February 13, 2014
By Trevor Hunnicutt

Finra on Thursday advanced a revised proposal that would require brokerage firms to include a link on their websites and other online communications to BrokerCheck, the database that includes broker disciplinary records.

The Financial Industry Regulatory Authority Inc. would require brokerage firms to display links to BrokerCheck, “on any member firm’s website that is available to retail investors” and, in many other cases, when a firm displays a broker’s profile or contact information.

The rule proposal, which has moved to a public comment period, came as part of a trio of decisions by Finra’s 24-member Board of Governors that could reshape how investor disputes with brokers are settled and publicly reported.

Finra has been looking to pass a rule that would more widely publicize BrokerCheck for more than a year.
At issue is more than an Internet hyperlink. The proposal reignites a contentious debate between brokerage firms and Finra, the regulator whose operations they finance. Many brokers consider BrokerCheck to be a scarlet-letter repository, presenting the public with a distorted picture of their professional lives and cataloguing years of marginal details and meritless grievances by clients.

But some groups have been pushing for more information to be disclosed on BrokerCheck, and say a clear and comprehensive disciplinary history helps consumers make an informed decision when choosing an adviser. Groups such as the Public Investors Arbitration Bar Association, which represent investors in litigation against brokers, say not enough consumers know that BrokerCheck exists.

David Neuman, a lawyer who represents investors at Stoltmann Law Offices, said the revised rule is good news.

“Just putting that info in the customer’s hand will certainly be helpful, and maybe they’ll think twice if their broker has a number of complaints or other remarks on his record,” he said.

In April, facing industry pressure, Finra withdrew a proposal that would have required Finra members to include a link to the individual’s BrokerCheck page.

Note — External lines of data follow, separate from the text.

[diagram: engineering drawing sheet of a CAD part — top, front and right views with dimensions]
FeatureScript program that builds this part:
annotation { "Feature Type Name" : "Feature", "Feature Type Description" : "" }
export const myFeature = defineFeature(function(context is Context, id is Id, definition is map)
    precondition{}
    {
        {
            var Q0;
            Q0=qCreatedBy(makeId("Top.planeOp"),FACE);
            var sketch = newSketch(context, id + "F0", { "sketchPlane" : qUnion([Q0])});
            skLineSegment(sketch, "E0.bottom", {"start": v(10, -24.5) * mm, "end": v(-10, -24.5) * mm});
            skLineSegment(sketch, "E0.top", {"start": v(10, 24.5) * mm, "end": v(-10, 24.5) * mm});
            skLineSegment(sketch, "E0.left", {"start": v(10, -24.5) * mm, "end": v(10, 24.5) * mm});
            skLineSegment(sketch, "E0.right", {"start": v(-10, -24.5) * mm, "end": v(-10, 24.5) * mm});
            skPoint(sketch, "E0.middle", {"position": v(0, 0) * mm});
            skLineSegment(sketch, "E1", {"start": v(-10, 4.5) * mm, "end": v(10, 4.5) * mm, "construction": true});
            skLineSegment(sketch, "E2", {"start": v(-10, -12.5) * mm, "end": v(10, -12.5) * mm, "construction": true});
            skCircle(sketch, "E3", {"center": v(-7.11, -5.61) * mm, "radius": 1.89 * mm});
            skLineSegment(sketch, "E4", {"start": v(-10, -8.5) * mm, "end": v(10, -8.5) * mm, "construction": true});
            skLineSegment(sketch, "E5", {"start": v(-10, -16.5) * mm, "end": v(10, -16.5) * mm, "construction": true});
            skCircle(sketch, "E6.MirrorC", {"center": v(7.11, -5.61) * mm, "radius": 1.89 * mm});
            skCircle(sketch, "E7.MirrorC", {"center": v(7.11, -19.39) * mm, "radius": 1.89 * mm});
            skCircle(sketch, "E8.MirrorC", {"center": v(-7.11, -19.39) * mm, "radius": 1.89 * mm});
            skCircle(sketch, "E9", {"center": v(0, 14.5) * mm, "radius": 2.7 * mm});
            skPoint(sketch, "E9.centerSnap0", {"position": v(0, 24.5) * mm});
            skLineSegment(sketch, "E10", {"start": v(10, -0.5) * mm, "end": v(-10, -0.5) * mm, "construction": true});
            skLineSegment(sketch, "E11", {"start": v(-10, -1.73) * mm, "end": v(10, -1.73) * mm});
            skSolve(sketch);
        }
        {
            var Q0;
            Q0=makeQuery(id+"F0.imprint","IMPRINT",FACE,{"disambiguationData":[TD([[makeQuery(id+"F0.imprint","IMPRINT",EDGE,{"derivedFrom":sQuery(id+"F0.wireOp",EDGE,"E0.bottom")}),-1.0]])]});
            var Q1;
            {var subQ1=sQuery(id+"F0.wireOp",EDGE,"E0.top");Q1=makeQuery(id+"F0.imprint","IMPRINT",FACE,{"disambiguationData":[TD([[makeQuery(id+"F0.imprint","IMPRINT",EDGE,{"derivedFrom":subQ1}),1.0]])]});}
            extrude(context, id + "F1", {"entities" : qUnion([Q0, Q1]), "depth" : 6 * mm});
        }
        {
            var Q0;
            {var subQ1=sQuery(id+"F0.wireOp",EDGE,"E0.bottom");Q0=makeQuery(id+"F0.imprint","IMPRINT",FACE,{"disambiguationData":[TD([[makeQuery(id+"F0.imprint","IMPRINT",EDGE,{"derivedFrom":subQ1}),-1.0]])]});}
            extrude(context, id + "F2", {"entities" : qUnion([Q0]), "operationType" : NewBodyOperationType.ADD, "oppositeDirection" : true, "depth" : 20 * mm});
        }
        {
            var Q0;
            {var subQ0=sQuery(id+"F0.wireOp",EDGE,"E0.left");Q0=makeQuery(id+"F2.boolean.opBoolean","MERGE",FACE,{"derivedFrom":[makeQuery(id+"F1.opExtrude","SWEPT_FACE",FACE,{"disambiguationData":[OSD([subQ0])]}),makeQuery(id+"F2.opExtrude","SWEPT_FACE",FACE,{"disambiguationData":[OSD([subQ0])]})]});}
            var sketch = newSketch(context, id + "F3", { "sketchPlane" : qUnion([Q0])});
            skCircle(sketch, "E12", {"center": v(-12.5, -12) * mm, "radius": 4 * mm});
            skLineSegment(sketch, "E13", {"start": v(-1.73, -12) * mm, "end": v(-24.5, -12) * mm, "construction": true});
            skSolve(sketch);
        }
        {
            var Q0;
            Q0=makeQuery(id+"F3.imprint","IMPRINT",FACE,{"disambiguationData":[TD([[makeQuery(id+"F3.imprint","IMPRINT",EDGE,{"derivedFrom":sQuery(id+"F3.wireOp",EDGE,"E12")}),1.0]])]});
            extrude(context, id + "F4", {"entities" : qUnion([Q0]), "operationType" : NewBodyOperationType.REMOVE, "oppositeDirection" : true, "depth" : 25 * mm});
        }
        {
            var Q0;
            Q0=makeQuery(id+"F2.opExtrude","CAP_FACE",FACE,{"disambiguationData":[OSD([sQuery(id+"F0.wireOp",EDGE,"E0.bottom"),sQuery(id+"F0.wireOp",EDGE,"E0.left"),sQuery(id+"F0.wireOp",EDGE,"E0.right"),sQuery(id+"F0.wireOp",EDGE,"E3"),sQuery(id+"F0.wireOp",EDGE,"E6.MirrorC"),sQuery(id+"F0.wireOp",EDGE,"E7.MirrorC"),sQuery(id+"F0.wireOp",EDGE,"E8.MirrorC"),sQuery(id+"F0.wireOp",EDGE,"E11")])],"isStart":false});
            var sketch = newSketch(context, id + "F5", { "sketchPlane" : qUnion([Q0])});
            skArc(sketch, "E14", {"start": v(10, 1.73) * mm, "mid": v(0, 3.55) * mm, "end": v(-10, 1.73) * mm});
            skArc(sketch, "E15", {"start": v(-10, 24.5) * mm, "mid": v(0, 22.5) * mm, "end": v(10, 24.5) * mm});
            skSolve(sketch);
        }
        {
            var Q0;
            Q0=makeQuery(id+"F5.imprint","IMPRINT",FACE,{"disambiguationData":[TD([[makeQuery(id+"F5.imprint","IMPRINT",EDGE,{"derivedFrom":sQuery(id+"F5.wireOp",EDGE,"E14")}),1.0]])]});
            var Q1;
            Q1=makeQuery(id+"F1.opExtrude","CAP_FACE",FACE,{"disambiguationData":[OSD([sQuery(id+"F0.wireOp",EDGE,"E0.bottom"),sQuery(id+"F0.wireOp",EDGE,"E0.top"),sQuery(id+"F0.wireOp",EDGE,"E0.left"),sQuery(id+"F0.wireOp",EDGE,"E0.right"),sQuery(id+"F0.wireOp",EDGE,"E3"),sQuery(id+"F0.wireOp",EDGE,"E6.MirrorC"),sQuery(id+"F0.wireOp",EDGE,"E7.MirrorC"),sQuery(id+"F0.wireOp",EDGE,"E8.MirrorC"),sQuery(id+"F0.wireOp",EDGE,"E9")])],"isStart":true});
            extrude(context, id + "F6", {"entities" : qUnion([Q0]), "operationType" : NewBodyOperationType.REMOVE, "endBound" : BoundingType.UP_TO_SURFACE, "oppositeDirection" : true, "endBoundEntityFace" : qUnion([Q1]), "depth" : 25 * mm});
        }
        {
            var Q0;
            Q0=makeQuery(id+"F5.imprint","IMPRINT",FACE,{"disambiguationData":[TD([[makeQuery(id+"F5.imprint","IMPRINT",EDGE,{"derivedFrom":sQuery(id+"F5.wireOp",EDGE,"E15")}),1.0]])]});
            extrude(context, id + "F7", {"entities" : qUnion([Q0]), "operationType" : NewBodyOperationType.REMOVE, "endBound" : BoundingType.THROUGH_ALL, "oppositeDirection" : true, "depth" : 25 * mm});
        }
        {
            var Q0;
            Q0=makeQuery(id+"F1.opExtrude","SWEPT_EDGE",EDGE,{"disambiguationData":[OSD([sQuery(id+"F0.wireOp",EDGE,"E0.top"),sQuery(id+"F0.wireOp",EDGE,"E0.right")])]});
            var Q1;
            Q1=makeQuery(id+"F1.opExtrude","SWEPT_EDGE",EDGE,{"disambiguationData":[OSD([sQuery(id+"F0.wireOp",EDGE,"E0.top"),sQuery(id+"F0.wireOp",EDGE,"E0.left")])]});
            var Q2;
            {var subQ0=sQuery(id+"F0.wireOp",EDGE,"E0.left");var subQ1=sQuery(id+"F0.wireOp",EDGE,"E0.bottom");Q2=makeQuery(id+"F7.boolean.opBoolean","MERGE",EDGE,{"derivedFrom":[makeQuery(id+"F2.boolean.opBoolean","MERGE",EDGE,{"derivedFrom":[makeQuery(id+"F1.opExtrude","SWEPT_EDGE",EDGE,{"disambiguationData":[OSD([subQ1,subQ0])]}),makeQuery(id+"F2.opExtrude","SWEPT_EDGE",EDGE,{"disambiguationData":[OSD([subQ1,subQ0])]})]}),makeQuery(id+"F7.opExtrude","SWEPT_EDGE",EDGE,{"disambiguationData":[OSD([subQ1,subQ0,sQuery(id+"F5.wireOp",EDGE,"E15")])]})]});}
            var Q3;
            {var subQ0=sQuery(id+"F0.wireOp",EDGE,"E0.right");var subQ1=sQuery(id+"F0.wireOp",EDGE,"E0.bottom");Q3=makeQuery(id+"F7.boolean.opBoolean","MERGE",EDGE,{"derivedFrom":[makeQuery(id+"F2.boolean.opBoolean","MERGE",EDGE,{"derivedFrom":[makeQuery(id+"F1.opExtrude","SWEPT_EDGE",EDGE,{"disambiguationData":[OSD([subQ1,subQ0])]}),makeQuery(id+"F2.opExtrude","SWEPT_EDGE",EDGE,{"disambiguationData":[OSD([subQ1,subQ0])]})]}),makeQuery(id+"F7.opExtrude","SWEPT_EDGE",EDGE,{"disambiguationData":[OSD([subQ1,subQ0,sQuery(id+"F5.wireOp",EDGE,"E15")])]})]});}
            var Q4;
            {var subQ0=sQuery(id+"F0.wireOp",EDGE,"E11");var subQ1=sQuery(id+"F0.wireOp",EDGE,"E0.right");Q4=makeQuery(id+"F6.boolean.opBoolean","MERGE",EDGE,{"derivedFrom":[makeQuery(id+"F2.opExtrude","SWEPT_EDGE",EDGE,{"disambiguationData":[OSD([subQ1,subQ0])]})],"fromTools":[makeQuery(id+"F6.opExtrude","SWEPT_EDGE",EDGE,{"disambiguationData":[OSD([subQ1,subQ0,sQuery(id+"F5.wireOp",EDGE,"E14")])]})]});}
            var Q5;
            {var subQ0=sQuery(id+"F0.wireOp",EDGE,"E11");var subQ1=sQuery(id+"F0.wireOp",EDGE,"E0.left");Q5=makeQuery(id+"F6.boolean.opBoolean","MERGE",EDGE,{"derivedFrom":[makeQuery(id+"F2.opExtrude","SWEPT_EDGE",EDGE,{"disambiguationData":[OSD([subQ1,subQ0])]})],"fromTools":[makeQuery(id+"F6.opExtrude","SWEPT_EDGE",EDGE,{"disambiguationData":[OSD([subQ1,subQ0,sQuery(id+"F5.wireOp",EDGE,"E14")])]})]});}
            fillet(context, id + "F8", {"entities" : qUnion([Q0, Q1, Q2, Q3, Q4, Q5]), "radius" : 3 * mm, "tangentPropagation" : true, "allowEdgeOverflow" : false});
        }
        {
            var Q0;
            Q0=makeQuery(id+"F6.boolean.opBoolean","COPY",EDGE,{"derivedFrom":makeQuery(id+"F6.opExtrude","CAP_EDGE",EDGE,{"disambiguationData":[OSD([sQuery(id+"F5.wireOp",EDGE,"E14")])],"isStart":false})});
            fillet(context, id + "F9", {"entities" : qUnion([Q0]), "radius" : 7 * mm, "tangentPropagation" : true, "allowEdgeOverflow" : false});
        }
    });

Some securities lawyers said the rule was too vague and costly to implement and monitor, saying that brokers could not, for instance, include a link to BrokerCheck in a Twitter post, given the platform’s space limitations.

But the rule announced on Thursday did not mention including a link to an individual’s BrokerCheck page, and it excluded “an online interactive electronic forum … such as a … Twitter feed.”

Bryan M. Ward, a partner at Sutherland Asbill & Brennan, said the rule is likely to increase compliance costs and requests for expungement, a process that erases brokers’ disciplinary history from BrokerCheck.

“There’s so many different media and so many different ways and it’s ever changing, in terms of how brokers are communicating with clients,” he said. “Twitter is not anything like what it was five years ago.”

BrokerCheck tracks basic information about brokers, as well as records from disciplinary hearings, allegations of misconduct by clients and the result of arbitration or court cases relating to their work. Unless they are expunged, the records include allegations that were settled or dismissed.

Currently, brokers are required to provide to customers annually in writing the BrokerCheck hotline number and Finra website address.